## Given exercise
Put the lines below into a JSON list of strings, one string per line, leaving out any blank lines. Start at the first line of the records and end after the line that contains "elevation (m): 2570".

Stored data entries
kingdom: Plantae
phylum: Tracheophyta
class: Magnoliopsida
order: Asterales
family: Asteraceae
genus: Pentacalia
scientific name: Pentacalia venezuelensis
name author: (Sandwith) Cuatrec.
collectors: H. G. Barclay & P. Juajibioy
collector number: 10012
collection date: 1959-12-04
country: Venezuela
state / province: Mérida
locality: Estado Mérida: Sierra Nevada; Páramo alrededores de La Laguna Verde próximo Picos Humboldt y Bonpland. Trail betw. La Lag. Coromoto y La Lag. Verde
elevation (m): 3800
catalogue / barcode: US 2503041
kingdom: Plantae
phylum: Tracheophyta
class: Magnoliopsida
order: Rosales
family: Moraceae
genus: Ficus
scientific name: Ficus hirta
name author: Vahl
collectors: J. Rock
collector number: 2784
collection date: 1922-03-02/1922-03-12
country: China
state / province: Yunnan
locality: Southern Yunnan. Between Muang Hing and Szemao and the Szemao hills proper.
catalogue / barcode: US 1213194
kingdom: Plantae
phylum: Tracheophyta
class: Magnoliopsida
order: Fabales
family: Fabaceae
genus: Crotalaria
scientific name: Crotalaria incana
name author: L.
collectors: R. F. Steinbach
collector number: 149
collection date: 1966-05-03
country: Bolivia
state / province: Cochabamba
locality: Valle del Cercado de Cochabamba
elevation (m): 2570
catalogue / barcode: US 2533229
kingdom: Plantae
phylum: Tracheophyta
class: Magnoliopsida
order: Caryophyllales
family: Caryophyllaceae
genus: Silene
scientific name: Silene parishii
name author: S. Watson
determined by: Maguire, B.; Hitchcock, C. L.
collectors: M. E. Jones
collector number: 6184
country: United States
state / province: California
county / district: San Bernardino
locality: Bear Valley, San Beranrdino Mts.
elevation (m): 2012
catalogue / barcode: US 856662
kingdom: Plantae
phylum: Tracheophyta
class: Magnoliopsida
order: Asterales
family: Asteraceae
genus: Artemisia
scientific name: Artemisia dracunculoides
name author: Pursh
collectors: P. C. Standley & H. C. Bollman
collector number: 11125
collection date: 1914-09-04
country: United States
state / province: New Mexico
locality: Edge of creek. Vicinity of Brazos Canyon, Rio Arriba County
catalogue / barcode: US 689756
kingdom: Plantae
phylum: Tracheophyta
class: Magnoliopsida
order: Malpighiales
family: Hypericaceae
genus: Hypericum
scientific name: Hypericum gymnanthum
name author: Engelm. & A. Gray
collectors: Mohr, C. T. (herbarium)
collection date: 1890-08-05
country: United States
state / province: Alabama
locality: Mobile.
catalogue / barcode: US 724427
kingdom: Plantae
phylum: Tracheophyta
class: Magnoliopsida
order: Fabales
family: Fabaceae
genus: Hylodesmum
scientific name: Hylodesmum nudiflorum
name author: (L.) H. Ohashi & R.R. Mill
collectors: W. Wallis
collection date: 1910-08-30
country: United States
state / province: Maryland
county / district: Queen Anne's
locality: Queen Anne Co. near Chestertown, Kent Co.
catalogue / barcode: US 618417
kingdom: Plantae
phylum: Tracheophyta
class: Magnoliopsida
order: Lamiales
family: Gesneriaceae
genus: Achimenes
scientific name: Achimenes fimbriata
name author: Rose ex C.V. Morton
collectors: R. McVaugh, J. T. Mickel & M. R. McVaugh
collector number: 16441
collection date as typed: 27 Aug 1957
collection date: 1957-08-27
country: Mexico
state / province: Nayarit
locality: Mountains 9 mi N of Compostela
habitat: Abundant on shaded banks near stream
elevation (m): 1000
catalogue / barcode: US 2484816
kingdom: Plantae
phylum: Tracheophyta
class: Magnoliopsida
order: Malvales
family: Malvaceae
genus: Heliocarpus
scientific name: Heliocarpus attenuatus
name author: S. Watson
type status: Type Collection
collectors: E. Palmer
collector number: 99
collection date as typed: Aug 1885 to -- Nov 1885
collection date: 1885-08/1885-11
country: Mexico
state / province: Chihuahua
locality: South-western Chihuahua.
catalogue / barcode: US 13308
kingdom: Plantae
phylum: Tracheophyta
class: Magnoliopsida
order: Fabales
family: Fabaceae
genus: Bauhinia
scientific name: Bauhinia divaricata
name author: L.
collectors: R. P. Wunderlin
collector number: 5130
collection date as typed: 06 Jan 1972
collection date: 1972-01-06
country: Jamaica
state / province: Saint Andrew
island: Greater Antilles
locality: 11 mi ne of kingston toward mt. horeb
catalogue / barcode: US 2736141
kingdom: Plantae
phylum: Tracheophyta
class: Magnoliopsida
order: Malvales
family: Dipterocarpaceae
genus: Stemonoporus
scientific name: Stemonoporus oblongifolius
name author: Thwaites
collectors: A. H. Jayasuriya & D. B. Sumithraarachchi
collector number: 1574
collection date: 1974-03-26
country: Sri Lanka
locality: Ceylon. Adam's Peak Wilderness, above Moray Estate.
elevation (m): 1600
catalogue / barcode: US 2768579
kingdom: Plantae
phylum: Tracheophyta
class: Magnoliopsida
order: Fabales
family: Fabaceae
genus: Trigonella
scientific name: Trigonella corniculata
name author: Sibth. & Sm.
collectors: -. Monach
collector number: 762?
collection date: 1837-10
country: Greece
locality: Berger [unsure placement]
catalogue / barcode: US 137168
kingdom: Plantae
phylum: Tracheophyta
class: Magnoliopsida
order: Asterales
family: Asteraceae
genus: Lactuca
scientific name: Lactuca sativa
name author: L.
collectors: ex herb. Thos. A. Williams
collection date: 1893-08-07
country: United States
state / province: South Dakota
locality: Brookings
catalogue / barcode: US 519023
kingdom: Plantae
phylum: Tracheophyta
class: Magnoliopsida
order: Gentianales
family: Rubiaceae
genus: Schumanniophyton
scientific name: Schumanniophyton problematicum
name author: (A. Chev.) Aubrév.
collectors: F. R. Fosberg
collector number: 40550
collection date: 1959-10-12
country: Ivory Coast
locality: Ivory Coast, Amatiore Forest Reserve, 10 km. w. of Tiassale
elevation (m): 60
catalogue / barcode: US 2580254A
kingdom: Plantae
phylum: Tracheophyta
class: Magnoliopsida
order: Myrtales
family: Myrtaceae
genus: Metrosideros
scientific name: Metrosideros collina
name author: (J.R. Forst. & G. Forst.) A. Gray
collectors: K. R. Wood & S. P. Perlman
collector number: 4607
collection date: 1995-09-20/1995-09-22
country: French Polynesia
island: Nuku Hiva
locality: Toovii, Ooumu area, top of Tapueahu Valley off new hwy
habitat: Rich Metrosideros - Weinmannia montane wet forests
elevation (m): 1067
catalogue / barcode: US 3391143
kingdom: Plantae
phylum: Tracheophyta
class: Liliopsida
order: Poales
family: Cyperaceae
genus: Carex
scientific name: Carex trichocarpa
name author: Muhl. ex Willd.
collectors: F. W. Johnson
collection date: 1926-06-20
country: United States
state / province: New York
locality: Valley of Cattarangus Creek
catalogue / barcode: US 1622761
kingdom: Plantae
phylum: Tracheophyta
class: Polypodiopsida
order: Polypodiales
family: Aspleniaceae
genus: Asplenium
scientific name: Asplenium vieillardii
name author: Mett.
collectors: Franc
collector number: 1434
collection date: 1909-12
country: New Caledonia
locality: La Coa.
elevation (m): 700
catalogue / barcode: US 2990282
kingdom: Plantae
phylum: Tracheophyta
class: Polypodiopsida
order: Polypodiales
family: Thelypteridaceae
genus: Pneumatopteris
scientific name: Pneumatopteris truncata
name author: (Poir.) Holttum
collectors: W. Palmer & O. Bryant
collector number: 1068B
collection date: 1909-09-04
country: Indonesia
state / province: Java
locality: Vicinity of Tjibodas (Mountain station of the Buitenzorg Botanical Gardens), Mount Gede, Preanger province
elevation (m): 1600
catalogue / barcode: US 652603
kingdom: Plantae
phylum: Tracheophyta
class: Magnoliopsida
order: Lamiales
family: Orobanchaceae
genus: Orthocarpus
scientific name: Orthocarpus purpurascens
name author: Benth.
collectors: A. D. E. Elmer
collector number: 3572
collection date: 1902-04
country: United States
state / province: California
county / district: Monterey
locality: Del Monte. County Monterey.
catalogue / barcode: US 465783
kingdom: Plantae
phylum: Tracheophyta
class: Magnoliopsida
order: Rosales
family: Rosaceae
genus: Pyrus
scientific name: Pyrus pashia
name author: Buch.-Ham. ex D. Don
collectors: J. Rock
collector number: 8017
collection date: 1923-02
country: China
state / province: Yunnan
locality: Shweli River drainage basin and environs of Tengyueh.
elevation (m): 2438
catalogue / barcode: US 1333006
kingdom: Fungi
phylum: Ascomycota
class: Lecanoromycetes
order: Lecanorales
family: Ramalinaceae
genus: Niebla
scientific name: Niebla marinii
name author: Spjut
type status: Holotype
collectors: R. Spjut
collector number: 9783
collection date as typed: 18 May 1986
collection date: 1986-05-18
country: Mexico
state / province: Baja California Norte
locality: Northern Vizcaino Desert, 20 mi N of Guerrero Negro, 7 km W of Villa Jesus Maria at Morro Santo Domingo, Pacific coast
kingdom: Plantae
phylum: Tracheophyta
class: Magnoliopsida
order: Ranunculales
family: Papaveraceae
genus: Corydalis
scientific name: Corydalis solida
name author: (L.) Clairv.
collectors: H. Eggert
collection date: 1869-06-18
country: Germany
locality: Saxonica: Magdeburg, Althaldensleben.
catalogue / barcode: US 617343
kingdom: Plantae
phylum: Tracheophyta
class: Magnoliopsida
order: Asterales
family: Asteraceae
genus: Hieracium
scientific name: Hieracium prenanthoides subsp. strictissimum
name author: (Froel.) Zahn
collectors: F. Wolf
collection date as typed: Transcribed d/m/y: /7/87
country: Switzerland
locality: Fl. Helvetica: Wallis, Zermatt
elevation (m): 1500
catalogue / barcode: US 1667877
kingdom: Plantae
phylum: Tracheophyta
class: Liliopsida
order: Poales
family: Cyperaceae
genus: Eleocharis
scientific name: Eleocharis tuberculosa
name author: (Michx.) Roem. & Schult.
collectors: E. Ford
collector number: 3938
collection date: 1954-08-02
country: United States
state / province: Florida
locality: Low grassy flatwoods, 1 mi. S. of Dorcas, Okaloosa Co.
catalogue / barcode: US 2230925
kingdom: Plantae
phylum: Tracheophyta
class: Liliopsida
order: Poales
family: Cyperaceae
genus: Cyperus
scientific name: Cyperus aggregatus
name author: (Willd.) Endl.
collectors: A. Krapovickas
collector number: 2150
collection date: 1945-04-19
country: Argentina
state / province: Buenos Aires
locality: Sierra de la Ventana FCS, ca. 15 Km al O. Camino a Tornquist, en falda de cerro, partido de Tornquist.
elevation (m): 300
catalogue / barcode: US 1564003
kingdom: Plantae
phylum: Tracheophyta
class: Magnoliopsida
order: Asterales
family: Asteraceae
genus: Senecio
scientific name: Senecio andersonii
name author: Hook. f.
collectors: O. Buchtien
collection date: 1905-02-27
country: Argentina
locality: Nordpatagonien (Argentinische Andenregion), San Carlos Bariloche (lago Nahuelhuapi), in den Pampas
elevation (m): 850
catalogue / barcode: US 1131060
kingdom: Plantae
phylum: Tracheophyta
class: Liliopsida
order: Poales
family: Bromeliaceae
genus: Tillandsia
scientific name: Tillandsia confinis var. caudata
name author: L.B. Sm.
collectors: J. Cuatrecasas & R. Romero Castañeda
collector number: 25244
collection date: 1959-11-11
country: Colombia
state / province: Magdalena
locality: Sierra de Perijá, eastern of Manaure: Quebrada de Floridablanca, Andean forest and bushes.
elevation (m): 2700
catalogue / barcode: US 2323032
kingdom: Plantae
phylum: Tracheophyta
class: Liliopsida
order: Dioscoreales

## The reply
[
  "kingdom: Plantae",
  "phylum: Tracheophyta",
  "class: Magnoliopsida",
  "order: Asterales",
  "family: Asteraceae",
  "genus: Pentacalia",
  "scientific name: Pentacalia venezuelensis",
  "name author: (Sandwith) Cuatrec.",
  "collectors: H. G. Barclay & P. Juajibioy",
  "collector number: 10012",
  "collection date: 1959-12-04",
  "country: Venezuela",
  "state / province: Mérida",
  "locality: Estado Mérida: Sierra Nevada; Páramo alrededores de La Laguna Verde próximo Picos Humboldt y Bonpland. Trail betw. La Lag. Coromoto y La Lag. Verde",
  "elevation (m): 3800",
  "catalogue / barcode: US 2503041",
  "kingdom: Plantae",
  "phylum: Tracheophyta",
  "class: Magnoliopsida",
  "order: Rosales",
  "family: Moraceae",
  "genus: Ficus",
  "scientific name: Ficus hirta",
  "name author: Vahl",
  "collectors: J. Rock",
  "collector number: 2784",
  "collection date: 1922-03-02/1922-03-12",
  "country: China",
  "state / province: Yunnan",
  "locality: Southern Yunnan. Between Muang Hing and Szemao and the Szemao hills proper.",
  "catalogue / barcode: US 1213194",
  "kingdom: Plantae",
  "phylum: Tracheophyta",
  "class: Magnoliopsida",
  "order: Fabales",
  "family: Fabaceae",
  "genus: Crotalaria",
  "scientific name: Crotalaria incana",
  "name author: L.",
  "collectors: R. F. Steinbach",
  "collector number: 149",
  "collection date: 1966-05-03",
  "country: Bolivia",
  "state / province: Cochabamba",
  "locality: Valle del Cercado de Cochabamba",
  "elevation (m): 2570"
]